Transcribed page contents:
= Beginning of Section =

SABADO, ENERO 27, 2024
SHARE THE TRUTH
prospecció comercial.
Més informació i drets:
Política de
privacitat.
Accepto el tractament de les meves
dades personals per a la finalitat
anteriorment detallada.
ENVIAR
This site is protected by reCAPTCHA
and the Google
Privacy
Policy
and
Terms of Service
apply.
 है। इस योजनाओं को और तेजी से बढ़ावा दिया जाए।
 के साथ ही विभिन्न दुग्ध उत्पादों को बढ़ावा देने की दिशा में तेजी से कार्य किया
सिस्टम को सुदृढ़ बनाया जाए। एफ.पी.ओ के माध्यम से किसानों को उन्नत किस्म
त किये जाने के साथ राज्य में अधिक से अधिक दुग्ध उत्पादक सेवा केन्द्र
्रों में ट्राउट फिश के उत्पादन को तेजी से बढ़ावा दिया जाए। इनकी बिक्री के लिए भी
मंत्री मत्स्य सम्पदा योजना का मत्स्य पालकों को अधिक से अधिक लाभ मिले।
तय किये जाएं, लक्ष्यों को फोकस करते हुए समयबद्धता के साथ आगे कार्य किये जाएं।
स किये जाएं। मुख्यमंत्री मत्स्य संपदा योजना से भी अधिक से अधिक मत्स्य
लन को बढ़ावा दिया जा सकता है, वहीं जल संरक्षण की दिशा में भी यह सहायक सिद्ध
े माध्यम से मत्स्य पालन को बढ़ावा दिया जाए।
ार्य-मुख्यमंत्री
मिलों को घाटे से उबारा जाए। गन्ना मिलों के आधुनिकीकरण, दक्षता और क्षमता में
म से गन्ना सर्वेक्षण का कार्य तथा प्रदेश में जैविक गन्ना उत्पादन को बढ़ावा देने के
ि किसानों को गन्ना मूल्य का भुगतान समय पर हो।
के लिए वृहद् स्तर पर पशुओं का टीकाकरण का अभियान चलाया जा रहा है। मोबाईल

= End of Section =

Exercise aim —
Print out all the entries precisely as written.

Result for this exercise —
SABADO, ENERO 27, 2024
SHARE THE TRUTH
prospecció comercial.
Més informació i drets:
Política de
privacitat.
Accepto el tractament de les meves
dades personals per a la finalitat
anteriorment detallada.
ENVIAR
This site is protected by reCAPTCHA
and the Google
Privacy
Policy
and
Terms of Service
apply.
 है। इस योजनाओं को और तेजी से बढ़ावा दिया जाए।
 के साथ ही विभिन्न दुग्ध उत्पादों को बढ़ावा देने की दिशा में तेजी से कार्य किया
सिस्टम को सुदृढ़ बनाया जाए। एफ.पी.ओ के माध्यम से किसानों को उन्नत किस्म
त किये जाने के साथ राज्य में अधिक से अधिक दुग्ध उत्पादक सेवा केन्द्र
्रों में ट्राउट फिश के उत्पादन को तेजी से बढ़ावा दिया जाए। इनकी बिक्री के लिए भी
मंत्री मत्स्य सम्पदा योजना का मत्स्य पालकों को अधिक से अधिक लाभ मिले।
तय किये जाएं, लक्ष्यों को फोकस करते हुए समयबद्धता के साथ आगे कार्य किये जाएं।
स किये जाएं। मुख्यमंत्री मत्स्य संपदा योजना से भी अधिक से अधिक मत्स्य
लन को बढ़ावा दिया जा सकता है, वहीं जल संरक्षण की दिशा में भी यह सहायक सिद्ध
े माध्यम से मत्स्य पालन को बढ़ावा दिया जाए।
ार्य-मुख्यमंत्री
मिलों को घाटे से उबारा जाए। गन्ना मिलों के आधुनिकीकरण, दक्षता और क्षमता में
म से गन्ना सर्वेक्षण का कार्य तथा प्रदेश में जैविक गन्ना उत्पादन को बढ़ावा देने के
ि किसानों को गन्ना मूल्य का भुगतान समय पर हो।
के लिए वृहद् स्तर पर पशुओं का टीकाकरण का अभियान चलाया जा रहा है। मोबाईल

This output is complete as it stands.